YOUR ASSIGNMENT >>
Give every entry again, exactly as it stands.

Records excerpted from a collection >>
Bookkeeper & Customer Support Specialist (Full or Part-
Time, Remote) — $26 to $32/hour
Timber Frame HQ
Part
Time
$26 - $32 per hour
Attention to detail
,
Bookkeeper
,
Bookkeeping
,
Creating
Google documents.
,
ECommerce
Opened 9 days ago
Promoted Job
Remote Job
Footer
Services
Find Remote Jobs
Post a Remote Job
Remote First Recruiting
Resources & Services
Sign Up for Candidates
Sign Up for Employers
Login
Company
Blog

TASK SOLUTION >>
Bookkeeper & Customer Support Specialist (Full or Part-
Time, Remote) — $26 to $32/hour
Timber Frame HQ
Part
Time
$26 - $32 per hour
Attention to detail
,
Bookkeeper
,
Bookkeeping
,
Creating
Google documents.
,
ECommerce
Opened 9 days ago
Promoted Job
Remote Job
Footer
Services
Find Remote Jobs
Post a Remote Job
Remote First Recruiting
Resources & Services
Sign Up for Candidates
Sign Up for Employers
Login
Company
Blog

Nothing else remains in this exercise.